Two possibilities, hitch or catch.
To illustrate the first, recall that the German plan to defeat the French in 1914 required the Germany army to overcome resistance in the Low Countries quickly. Unexpected Belgian resistance on 5 August required the Germans to spend 11 days to capture the defenses at Liège. From Leadership In Conflict by M Hughes and M Seligmann:
Following this first hitch in the plan, the last of Liège's
concrete and iron forts was finally taken on 16 August, and the next
day, two days later than planned, the German right wing could proceed
with its enveloping move through Belgium and into France.
Quite the hitch, too. The delay meant that the Germans were never able to execute an envelopment of French forces, leading to the bloody stalemate of trench warfare.
To illustrate the second possibility, we return to history, this time post-World War II, 1954 to be exact, when the Egyptians wanted British forces to leave the Suez Canal zone so that Egypt could gain sovereignty over the Canal.
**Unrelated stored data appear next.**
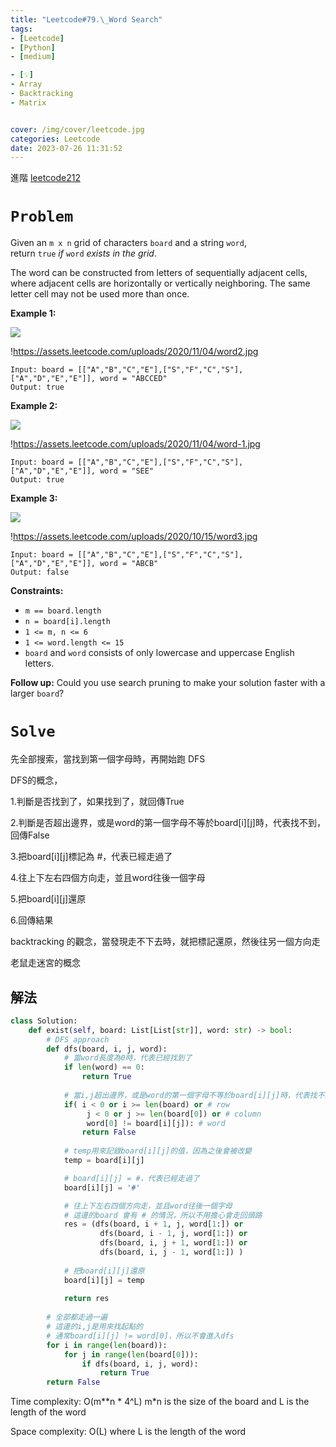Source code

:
 ```yaml
---
title: "Leetcode#79.\_Word Search"
tags:
- [Leetcode]
- [Python]
- [medium]

- [💡]
- Array
- Backtracking
- Matrix


cover: /img/cover/leetcode.jpg
categories: Leetcode
date: 2023-07-26 11:31:52
---
```


進階
[leetcode212](../Leetcode-212-Word-Search-II.md)

# `Problem`

Given an `m x n` grid of characters `board` and a string `word`, return `true` *if* `word` *exists in the grid*.

The word can be constructed from letters of sequentially adjacent cells, where adjacent cells are horizontally or vertically neighboring. The same letter cell may not be used more than once.

**Example 1:**

![](https://assets.leetcode.com/uploads/2020/11/04/word2.jpg)

!https://assets.leetcode.com/uploads/2020/11/04/word2.jpg

```
Input: board = [["A","B","C","E"],["S","F","C","S"],["A","D","E","E"]], word = "ABCCED"
Output: true

```

**Example 2:**

![](https://assets.leetcode.com/uploads/2020/11/04/word-1.jpg)

!https://assets.leetcode.com/uploads/2020/11/04/word-1.jpg

```
Input: board = [["A","B","C","E"],["S","F","C","S"],["A","D","E","E"]], word = "SEE"
Output: true

```

**Example 3:**

![](https://assets.leetcode.com/uploads/2020/10/15/word3.jpg)

!https://assets.leetcode.com/uploads/2020/10/15/word3.jpg

```
Input: board = [["A","B","C","E"],["S","F","C","S"],["A","D","E","E"]], word = "ABCB"
Output: false

```

**Constraints:**

- `m == board.length`
- `n = board[i].length`
- `1 <= m, n <= 6`
- `1 <= word.length <= 15`
- `board` and `word` consists of only lowercase and uppercase English letters.

**Follow up:** Could you use search pruning to make your solution faster with a larger `board`?

# `Solve`

先全部搜索，當找到第一個字母時，再開始跑 DFS

DFS的概念，

1.判斷是否找到了，如果找到了，就回傳True

2.判斷是否超出邊界，或是word的第一個字母不等於board[i][j]時，代表找不到，回傳False

3.把board[i][j]標記為 #，代表已經走過了

4.往上下左右四個方向走，並且word往後一個字母

5.把board[i][j]還原

6.回傳結果

backtracking 的觀念，當發現走不下去時，就把標記還原，然後往另一個方向走

老鼠走迷宮的概念

## 解法

```python
class Solution:
    def exist(self, board: List[List[str]], word: str) -> bool:
        # DFS approach
        def dfs(board, i, j, word):
            # 當word長度為0時，代表已經找到了
            if len(word) == 0:
                return True
            
            # 當i,j超出邊界，或是word的第一個字母不等於board[i][j]時，代表找不到
            if( i < 0 or i >= len(board) or # row
                 j < 0 or j >= len(board[0]) or # column
                 word[0] != board[i][j]): # word
                return False
            
            # temp用來記錄board[i][j]的值，因為之後會被改變 
            temp = board[i][j]

            # board[i][j] = #，代表已經走過了
            board[i][j] = '#'

            # 往上下左右四個方向走，並且word往後一個字母
            # 這邊的board 會有 # 的情況，所以不用擔心會走回頭路
            res = (dfs(board, i + 1, j, word[1:]) or 
                    dfs(board, i - 1, j, word[1:]) or 
                    dfs(board, i, j + 1, word[1:]) or 
                    dfs(board, i, j - 1, word[1:]) )
            
            # 把board[i][j]還原
            board[i][j] = temp
            
            return res
        
        # 全部都走過一遍
        # 這邊的i,j是用來找起點的
        # 通常board[i][j] != word[0]，所以不會進入dfs
        for i in range(len(board)):
            for j in range(len(board[0])):
                if dfs(board, i, j, word):
                    return True
        return False
```

Time complexity: O(m**n * 4^L) m*n is the size of the board and L is the length of the word

Space complexity: O(L) where L is the length of the word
So the Egyptians negotiated a settlement whereby the British troops went to Cyprus, and the ownership of the canal was transferred to the Suez Canal Company, which had built the Canal in 1869. That sounds like it would have been a good plan to reduce British influence but as noted in Britain in the Modern World by J A Cloake:
The catch was that the largest shareholder in that company was Britain.
Which pretty much undid this plan to remove British influence.